La grève des juristes de l’État s’essouffle
Possible retour au travail des 1100 avocats et notaires du gouvernement
En grève depuis 17 semaines, les 1100 avocats et notaires de l’État pourraient bien voter un retour au travail mardi, selon leur porte-parole, Me Jean Denis. Les membres sont «à bout de souffle» et le fonds de grève est épuisé depuis déjà deux semaines.
«Les gens sont épuisés. […] Il y a des gens qui disent qu’ils veulent retourner, a déclaré le président des Avocats et notaires de l’État québécois (LANEQ). Il y a de jeunes familles là-dedans. Des soutiens de famille… Ces soutiens de famille là, ils ont besoin d’argent. »
Les membres doivent de nouveau se prononcer mardi sur la poursuite de la grève ou un possible retour au travail lors d’une assemblée extraordinaire. Lundi, M. Denis a dit s’attendre à ce que l’offre du gouvernement soit rejetée massivement, mais qu’il en serait autrement pour le retour au travail. «Ça va être serré», a-t-il dit. Lors de la dernière assemblée à la fin janvier, le maintien de la grève avait reçu un appui de 83% et l’offre du gouvernement avait été rejetée à 97 %.
Advenant un retour au travail, LANEQ n’exclut pas une grève des heures supplémentaires ou une grève partielle. «Les avocats, ça ne travaille pas nécessairement de 8h30 à 16h30, mais là, on ferait ça. Quand on part à 16h30, les ministres et les sous-ministres n’aiment pas ça», a lancé Me Denis lundi en conférence de presse. Avec tout le retard pris ces dernières semaines, cela pourrait encore « beaucoup » ralentir la machine, selon lui.
Dans le cadre du renouvellement de leur convention collective, les membres de LANEQ réclament les mêmes conditions salariales obtenues l’an dernier par les procureurs de la Couronne (10% de plus sur quatre ans), alors que le Conseil du trésor leur propose celles consenties à la fonction publique (5,25% sur la même période). Ils plaident que dans le passé, ils avaient la parité avec les procureurs de la Couronne et que c’est ainsi dans le reste du Canada.
Poursuite de 36,75 millions
Lundi, leur association a aussi annoncé qu’elle poursuivait le gouvernement du Québec pour 36,75 millions devant le Tribunal administratif du travail. Cette démarche est distincte des négociations, selon M. Denis, qui soutient que la préparation de la poursuite est en cours depuis un certain temps.
Il allègue que le gouvernement a enfreint le Code du travail en ne négociant pas de bonne foi. Me Denis allègue que son association a fait des concessions à six reprises dans le cadre négociations, alors que le gouvernement maintient la même position depuis le début. Une stratégie, dit-il, destinée à « humilier » et « abaisser » ses membres.

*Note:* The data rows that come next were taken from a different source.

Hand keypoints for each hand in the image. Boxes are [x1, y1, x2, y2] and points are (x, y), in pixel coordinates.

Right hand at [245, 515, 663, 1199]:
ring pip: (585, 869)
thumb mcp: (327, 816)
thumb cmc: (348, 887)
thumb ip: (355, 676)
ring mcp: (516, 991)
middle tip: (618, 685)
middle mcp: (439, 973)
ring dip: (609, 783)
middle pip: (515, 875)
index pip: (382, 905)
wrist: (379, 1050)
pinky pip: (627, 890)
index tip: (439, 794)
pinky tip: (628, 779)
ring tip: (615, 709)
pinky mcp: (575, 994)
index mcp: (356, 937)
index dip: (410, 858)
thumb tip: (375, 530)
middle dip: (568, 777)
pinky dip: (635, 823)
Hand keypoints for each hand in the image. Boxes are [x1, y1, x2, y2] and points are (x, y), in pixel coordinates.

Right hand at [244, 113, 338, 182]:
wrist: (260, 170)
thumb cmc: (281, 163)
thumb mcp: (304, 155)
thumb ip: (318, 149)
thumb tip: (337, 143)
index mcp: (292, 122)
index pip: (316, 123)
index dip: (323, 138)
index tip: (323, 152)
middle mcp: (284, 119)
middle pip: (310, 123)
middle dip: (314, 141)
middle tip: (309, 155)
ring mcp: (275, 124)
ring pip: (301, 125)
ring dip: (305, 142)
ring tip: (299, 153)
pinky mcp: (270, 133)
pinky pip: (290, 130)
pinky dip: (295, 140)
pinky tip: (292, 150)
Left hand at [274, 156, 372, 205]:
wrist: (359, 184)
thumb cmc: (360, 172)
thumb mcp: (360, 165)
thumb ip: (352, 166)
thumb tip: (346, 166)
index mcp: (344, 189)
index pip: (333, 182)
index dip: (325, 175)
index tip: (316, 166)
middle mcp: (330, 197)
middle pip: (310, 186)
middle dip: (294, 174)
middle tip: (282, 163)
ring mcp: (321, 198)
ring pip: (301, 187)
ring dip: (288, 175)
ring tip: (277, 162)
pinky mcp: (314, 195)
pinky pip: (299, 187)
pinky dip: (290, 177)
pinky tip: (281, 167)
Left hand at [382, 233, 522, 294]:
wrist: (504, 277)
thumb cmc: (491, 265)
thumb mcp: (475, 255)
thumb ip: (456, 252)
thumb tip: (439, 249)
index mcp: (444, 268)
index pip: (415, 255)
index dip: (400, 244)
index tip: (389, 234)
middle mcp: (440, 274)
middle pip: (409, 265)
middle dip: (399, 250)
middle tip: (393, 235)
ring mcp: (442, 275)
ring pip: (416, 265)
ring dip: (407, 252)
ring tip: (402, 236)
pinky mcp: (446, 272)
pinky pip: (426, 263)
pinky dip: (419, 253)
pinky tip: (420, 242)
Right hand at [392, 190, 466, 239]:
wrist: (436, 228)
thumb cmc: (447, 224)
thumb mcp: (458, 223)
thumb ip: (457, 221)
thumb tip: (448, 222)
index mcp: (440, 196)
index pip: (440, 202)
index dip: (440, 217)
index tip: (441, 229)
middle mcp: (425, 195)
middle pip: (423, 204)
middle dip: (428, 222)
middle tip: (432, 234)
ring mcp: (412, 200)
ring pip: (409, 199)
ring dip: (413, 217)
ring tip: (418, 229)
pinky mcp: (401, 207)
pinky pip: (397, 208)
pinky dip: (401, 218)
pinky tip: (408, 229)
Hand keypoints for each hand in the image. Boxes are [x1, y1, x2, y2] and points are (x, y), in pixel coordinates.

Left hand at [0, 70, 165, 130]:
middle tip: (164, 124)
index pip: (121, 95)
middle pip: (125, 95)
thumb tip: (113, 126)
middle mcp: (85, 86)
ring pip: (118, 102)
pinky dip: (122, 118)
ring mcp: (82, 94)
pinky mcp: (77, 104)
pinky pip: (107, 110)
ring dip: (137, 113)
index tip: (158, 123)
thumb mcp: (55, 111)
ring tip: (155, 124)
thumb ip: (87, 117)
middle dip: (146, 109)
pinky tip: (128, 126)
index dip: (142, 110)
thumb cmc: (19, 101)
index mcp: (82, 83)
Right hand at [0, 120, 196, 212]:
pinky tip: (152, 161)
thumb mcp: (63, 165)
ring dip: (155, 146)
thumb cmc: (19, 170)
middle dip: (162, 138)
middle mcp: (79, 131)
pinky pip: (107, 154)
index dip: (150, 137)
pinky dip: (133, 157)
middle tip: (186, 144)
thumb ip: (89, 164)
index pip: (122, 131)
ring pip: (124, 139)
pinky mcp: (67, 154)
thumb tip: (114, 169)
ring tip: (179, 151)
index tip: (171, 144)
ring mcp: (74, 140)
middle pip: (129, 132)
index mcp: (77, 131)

« Assez, c’est assez. Trop, c’est trop, a déclaré Me Denis. Ils n’apprendront sûrement pas à des avocats comment défendre leurs droits. »
Les 36,75 millions incluent le remboursement des 4 millions du Fonds de grève, des 8 millions de la marge de crédit obtenue par LANEQ, et l’équivalent de 15 000 $ par membre pour dommages moraux et 7500$ pour intérêts punitifs.
Le recours devant le Tribunal serait-il une manière de mieux faire accepter un retour au travail ?
Au-delà du salaire, les avocats et notaires de l’État veulent le même statut que les procureurs ont depuis 2011. Ces derniers n’ont pas le droit de grève mais la loi prévoit que ses conditions sont déterminées par un comité.
Un précédent dans les négos?
Pourquoi réclamer la même chose que les procureurs? La tâche est-elle comparable ? Absolument, répond Me Denis. «Je ne comprends pas qu’on dise que les gens qui font du droit criminel sont plus intelligents ou meilleurs que ceux qui font du droit administratif comme moi. Ils viendront en faire, ils vont voir que c’est difficile et très compliqué. »
Pour l’ex-ministre et professeur de droit à l’Université d’Ottawa, Benoît Pelletier, cela va de soi. «Le gouvernement devrait traiter tous ces juristes sur un pied d’égalité. C’est très difficile de justifier une distinction au sein d’une masse d’employés qui ont la même formation et exercent essentiellement le même type de fonction.» Comment expliquer alors la stratégie gouvernementale ?
Selon l’ancien ministre, le gouvernement craint un effet «boule de neige». «Il redoute qu’après, tous les professionnels de la fonction publique réclament la même chose. […] Et évidemment, il ne veut pas perdre son contrôle des finances publiques. »
Le président du Conseil du trésor, Pierre Moreau, n’a pas voulu commenter le dossier lundi, il le fera vraisemblablement mardi.